### Извлечённый текст
-=-=-=-=-

«Только не пугайтесь, но ваш сын пришёл в школу без кипы!»

Выпускник еврейской школы — о том, как получить национальное образование и не стать антисемитом
28 564

«Только не пугайтесь, но ваш сын пришёл в школу без кипы!»

Выпускник еврейской школы — о том, как получить национальное образование и не стать антисемитом
28 564

«Только не пугайтесь, но ваш сын пришёл в школу без кипы!»

Выпускник еврейской школы — о том, как получить национальное образование и не стать антисемитом
28 564

Школа «Ахей Тмимим и Бейт Ривка» — старейшая еврейская школа Москвы, где наряду с русским языком преподавали иврит, мальчикам запрещали общаться с девочками, а современные «основы православия» заменяли «основы еврейской традиции». Почему в еврейской школе можно услышать самые грубые антисемитские шутки — рассказывает Алексей Аликин, раввин и выпускник закрывшегося в 2012 году учебного заведения.

-=-=-=-=-

### Описание задания
Процитируйте полностью, без изменений, приведённый выше текст о еврейской школе.

-=-=-=-=-

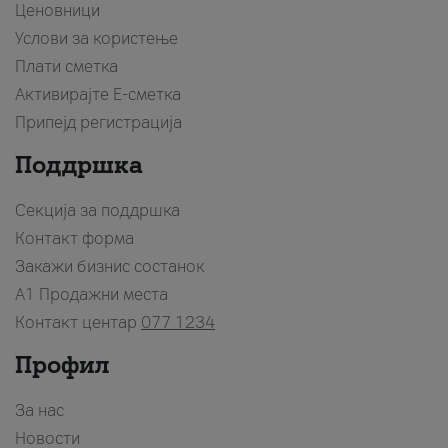
Ценовници
Услови за користење
Плати сметка
Активирајте Е-сметка
Припејд регистрација
Поддршка
Секција за поддршка
Контакт форма
Закажи бизнис состанок
A1 Продажни места
Контакт центар
077 1234
Профил
За нас
Новости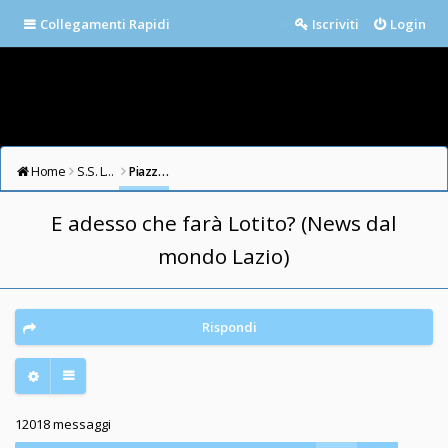
Collegamenti Rapidi
Iscriviti
Login
Home
S.S. LAZIO FORUM
Piazza della Libertà
E adesso che farà Lotito? (News dal
mondo Lazio)
Rispondi
12018 messaggi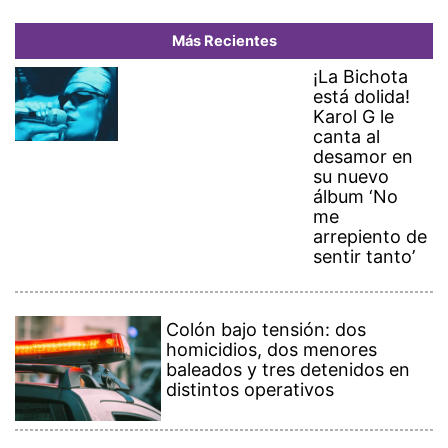
Más Recientes
¡La Bichota
está dolida!
Karol G le
canta al
desamor en
su nuevo
álbum ‘No
me
arrepiento de
sentir tanto’
Colón bajo tensión: dos
homicidios, dos menores
baleados y tres detenidos en
distintos operativos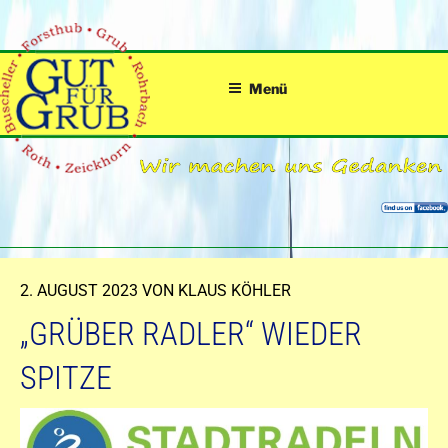
Zum
Inhalt
springen
Menü
VERÖFFENTLICHT
2. AUGUST 2023
VON
KLAUS KÖHLER
AM
„GRÜBER RADLER“ WIEDER
SPITZE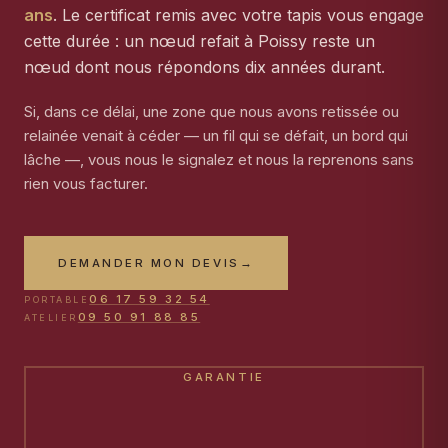
ans
. Le certificat remis avec votre tapis vous engage
cette durée : un nœud refait à Poissy reste un
nœud dont nous répondons dix années durant.
Si, dans ce délai, une zone que nous avons retissée ou
relainée venait à céder — un fil qui se défait, un bord qui
lâche —, vous nous le signalez et nous la reprenons sans
rien vous facturer.
DEMANDER MON DEVIS
→
06 17 59 32 54
PORTABLE
09 50 91 88 85
ATELIER
GARANTIE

-=-=-=-=-

### Результат
«Только не пугайтесь, но ваш сын пришёл в школу без кипы!»

Выпускник еврейской школы — о том, как получить национальное образование и не стать антисемитом
28 564

«Только не пугайтесь, но ваш сын пришёл в школу без кипы!»

Выпускник еврейской школы — о том, как получить национальное образование и не стать антисемитом
28 564

«Только не пугайтесь, но ваш сын пришёл в школу без кипы!»

Выпускник еврейской школы — о том, как получить национальное образование и не стать антисемитом
28 564

Школа «Ахей Тмимим и Бейт Ривка» — старейшая еврейская школа Москвы, где наряду с русским языком преподавали иврит, мальчикам запрещали общаться с девочками, а современные «основы православия» заменяли «основы еврейской традиции». Почему в еврейской школе можно услышать самые грубые антисемитские шутки — рассказывает Алексей Аликин, раввин и выпускник закрывшегося в 2012 году учебного заведения.